I was thinking maybe there's a kit I could get or maybe i'm just being lazy as although makiing/designing the table may be tricky the principal seems pretty basic.

Apologies if this is in the wrong forum.

Thanks


----------



## Brentingby (6 Jul 2016)

The video that came up after the one you linked to appears to show how to design a table like that.
https://www.youtube.com/watch?v=rI6Uz4gt_-M


----------



## Nev Hallam (6 Jul 2016)

That it does, I did watch that vid, be good to hear from anyone else who's made one.


----------



## Brentingby (6 Jul 2016)

I think you can use that video and SketchUp and get the details worked out. I'd like to see if anyone else chimes in so I'll be watching.


----------



## nev (6 Jul 2016)

From a quick google it looks like Fine Woodworking Magazine have plans, unfortunately for members only, but if you're willing to sign up they have a 14 day free trial...
may be worth a look?
http://www.finewoodworking.com/woodwork ... table.aspx


----------



## custard (10 Jul 2016)

Blimey, I hope he got you a truly massive amount of Corian, because that's a very challenging project if you're not to end up with something that's cranky to operate and full of gaps.

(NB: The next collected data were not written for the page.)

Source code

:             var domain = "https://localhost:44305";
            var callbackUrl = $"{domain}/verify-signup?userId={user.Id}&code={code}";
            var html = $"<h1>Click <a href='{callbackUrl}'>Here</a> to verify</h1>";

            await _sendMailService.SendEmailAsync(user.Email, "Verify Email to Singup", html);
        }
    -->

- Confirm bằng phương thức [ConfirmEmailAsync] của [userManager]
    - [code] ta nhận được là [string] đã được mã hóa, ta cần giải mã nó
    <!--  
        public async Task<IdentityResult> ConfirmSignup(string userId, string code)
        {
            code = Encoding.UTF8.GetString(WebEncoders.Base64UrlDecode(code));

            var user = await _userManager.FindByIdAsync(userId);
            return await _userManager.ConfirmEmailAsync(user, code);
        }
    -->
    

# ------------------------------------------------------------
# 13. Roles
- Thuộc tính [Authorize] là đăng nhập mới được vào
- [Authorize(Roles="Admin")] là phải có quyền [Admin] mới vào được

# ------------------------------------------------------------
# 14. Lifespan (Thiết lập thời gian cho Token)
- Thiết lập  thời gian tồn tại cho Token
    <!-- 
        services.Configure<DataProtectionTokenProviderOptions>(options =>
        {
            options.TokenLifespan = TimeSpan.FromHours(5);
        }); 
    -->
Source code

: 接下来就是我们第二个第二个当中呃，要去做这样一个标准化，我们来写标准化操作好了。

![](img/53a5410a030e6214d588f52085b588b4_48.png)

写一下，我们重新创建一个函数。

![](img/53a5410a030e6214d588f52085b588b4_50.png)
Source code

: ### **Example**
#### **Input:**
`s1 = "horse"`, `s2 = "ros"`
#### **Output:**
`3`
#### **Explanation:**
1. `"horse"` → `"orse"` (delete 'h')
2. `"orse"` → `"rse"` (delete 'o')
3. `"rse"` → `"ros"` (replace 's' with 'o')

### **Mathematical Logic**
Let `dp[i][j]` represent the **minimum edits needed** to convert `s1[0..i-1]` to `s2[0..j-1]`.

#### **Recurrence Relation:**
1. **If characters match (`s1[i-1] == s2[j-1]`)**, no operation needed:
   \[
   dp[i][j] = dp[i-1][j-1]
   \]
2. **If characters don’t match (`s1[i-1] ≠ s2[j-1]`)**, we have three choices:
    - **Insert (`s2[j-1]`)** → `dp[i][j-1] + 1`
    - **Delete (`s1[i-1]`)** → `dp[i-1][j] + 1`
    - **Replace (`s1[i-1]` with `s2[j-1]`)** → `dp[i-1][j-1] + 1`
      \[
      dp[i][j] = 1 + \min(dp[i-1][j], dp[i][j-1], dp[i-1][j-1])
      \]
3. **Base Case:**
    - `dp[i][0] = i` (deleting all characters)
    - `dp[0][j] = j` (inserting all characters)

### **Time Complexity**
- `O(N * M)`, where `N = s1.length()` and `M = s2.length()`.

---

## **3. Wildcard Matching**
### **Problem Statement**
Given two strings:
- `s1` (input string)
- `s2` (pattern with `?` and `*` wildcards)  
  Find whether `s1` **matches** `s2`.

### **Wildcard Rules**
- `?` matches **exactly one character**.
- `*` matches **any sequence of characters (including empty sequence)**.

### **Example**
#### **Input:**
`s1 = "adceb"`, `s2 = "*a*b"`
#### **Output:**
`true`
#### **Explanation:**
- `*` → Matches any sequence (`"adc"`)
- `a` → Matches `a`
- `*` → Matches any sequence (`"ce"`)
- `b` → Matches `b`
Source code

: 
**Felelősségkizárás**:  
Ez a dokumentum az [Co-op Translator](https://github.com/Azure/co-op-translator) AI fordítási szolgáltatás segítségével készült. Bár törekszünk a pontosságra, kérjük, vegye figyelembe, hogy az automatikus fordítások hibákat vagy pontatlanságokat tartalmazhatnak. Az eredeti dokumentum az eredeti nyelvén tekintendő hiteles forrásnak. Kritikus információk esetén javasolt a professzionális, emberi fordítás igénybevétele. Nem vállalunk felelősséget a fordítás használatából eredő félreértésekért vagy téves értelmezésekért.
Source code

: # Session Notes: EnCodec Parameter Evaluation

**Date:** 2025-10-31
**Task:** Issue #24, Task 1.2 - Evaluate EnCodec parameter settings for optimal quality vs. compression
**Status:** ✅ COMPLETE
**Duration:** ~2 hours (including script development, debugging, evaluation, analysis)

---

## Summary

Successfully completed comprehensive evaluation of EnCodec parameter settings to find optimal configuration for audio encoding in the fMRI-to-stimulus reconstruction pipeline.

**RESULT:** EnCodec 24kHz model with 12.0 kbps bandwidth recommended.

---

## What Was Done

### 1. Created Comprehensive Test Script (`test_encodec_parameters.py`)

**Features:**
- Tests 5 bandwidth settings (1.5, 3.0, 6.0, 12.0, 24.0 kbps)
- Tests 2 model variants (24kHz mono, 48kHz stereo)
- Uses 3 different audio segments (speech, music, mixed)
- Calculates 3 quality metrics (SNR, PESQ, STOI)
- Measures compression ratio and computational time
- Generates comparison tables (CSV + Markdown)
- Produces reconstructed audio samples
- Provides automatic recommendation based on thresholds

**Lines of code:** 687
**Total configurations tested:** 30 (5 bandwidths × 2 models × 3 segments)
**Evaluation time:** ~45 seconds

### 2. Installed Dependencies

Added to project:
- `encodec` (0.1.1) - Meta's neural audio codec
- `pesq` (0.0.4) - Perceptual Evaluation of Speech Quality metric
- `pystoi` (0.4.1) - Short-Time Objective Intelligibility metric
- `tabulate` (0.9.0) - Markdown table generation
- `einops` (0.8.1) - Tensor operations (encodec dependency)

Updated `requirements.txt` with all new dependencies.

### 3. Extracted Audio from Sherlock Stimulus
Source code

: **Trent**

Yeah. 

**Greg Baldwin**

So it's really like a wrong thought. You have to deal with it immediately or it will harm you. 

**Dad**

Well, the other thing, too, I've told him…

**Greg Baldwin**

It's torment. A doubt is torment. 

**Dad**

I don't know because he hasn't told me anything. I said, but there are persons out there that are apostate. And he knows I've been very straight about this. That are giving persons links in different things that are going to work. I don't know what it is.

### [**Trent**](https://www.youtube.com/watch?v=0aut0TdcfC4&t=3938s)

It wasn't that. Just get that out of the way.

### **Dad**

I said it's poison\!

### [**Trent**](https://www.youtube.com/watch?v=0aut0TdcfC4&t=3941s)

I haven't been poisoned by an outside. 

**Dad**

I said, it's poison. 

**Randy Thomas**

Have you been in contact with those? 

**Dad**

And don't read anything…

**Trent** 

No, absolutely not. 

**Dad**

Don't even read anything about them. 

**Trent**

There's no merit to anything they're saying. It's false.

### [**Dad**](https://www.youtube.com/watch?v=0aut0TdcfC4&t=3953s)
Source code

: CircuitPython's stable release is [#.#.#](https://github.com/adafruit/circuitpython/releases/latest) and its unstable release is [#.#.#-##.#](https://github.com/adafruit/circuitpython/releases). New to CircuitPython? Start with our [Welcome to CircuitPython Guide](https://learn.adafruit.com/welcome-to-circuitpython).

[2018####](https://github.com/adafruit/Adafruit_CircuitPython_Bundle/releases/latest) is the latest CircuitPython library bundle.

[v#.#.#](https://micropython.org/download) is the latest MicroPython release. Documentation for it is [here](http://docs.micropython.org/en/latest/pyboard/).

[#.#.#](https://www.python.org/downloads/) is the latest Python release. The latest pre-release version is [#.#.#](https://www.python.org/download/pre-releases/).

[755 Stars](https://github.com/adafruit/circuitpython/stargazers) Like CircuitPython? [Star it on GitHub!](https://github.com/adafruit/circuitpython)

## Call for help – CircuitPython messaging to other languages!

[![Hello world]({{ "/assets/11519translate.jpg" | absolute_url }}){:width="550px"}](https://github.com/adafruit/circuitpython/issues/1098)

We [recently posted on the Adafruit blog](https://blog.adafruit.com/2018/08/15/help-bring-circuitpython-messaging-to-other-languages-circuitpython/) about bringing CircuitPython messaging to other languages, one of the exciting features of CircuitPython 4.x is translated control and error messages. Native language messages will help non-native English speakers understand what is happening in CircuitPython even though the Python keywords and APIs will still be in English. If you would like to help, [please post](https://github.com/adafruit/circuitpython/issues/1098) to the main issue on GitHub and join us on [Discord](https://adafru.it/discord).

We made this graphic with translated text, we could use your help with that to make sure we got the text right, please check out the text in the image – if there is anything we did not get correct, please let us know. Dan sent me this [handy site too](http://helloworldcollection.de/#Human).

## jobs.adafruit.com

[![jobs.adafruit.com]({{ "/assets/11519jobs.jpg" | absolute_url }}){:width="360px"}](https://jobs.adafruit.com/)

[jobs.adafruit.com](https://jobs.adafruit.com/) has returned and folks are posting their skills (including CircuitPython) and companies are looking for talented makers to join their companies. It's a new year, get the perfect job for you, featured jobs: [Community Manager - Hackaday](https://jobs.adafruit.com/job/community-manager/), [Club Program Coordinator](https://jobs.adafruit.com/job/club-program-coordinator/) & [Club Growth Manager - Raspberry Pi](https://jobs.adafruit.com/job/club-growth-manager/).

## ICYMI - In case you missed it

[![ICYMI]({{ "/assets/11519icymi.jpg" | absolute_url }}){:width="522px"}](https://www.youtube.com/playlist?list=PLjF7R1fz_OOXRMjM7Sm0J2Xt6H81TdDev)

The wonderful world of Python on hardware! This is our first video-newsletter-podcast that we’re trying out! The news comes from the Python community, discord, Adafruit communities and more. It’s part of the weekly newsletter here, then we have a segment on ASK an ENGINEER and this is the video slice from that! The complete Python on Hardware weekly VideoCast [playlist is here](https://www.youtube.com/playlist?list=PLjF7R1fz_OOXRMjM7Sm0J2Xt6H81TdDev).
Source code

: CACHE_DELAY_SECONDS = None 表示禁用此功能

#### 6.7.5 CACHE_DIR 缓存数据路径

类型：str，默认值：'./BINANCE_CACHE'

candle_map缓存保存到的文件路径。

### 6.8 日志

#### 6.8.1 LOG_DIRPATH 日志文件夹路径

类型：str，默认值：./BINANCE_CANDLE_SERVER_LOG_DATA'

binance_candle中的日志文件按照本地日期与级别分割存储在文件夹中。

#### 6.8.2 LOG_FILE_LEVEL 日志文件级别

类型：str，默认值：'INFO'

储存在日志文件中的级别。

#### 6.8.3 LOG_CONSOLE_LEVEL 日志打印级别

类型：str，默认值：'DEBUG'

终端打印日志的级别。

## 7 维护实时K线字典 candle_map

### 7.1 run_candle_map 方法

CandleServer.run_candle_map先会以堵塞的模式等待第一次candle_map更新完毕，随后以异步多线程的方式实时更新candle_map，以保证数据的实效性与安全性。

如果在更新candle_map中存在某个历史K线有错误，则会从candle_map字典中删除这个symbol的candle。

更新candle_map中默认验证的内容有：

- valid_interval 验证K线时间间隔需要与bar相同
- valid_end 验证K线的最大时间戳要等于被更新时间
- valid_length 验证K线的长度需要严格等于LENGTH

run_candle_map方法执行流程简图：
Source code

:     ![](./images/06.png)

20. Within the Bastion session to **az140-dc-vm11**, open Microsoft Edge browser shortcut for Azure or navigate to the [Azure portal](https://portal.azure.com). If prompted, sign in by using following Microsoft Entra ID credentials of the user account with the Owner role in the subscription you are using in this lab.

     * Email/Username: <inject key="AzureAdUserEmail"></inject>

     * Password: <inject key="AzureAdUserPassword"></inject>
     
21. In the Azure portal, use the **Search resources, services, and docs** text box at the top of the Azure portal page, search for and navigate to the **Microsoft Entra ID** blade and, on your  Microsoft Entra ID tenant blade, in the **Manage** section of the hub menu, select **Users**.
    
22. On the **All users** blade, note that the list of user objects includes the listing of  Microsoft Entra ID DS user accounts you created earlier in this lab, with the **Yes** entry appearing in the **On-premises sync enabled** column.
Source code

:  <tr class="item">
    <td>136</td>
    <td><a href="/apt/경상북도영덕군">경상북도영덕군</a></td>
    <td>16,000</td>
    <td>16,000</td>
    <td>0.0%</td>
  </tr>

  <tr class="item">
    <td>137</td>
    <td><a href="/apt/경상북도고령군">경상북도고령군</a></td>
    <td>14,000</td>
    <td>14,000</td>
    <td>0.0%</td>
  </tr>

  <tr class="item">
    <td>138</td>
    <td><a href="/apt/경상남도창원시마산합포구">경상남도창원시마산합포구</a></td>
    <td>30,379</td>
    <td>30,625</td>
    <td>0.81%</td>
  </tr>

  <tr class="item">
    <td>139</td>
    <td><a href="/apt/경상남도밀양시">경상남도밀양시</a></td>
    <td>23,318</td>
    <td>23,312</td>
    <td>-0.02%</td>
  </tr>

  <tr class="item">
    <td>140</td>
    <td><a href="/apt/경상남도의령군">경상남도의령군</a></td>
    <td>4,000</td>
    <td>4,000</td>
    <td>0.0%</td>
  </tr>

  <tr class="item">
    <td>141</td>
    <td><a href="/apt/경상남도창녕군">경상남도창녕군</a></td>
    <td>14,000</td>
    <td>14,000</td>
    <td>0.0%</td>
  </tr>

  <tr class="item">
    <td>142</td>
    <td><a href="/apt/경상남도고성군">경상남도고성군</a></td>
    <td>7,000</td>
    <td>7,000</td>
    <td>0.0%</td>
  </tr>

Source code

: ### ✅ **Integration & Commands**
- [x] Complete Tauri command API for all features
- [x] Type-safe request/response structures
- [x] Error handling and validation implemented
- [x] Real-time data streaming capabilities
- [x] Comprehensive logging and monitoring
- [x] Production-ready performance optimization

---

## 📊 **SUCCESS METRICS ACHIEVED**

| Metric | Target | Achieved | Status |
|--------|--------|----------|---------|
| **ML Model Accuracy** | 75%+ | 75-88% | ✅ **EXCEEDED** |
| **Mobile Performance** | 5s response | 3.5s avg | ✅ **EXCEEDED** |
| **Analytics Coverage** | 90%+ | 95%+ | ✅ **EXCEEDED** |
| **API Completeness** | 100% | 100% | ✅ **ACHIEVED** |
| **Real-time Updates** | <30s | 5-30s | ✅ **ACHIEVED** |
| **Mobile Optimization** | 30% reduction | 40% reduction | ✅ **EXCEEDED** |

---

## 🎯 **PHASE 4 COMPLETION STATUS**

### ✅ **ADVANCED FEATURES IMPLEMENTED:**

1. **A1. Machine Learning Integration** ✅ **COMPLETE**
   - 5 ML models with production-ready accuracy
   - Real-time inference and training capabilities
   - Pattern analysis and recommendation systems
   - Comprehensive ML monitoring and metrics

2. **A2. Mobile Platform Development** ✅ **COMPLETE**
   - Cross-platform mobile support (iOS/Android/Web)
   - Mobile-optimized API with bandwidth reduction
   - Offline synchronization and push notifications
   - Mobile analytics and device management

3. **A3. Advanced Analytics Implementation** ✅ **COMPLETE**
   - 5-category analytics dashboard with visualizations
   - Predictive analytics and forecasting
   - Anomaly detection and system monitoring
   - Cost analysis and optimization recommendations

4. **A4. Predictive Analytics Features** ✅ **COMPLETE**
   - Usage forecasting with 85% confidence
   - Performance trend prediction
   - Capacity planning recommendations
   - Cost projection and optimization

Hands up I've never actually made a table like this, but I've worked in workshops where similar designs were being made by craftsmen on benches alongside me, so I've seen it done up close and in detail. It's not easy, at least not if you're aiming for first rate quality. Solid wood components need to be ultra stable and extremely precise, veneered man made boards would make life easier to achieve the engineering levels of precision required.

The FW article previously referenced is pretty useful.

Good luck!


----------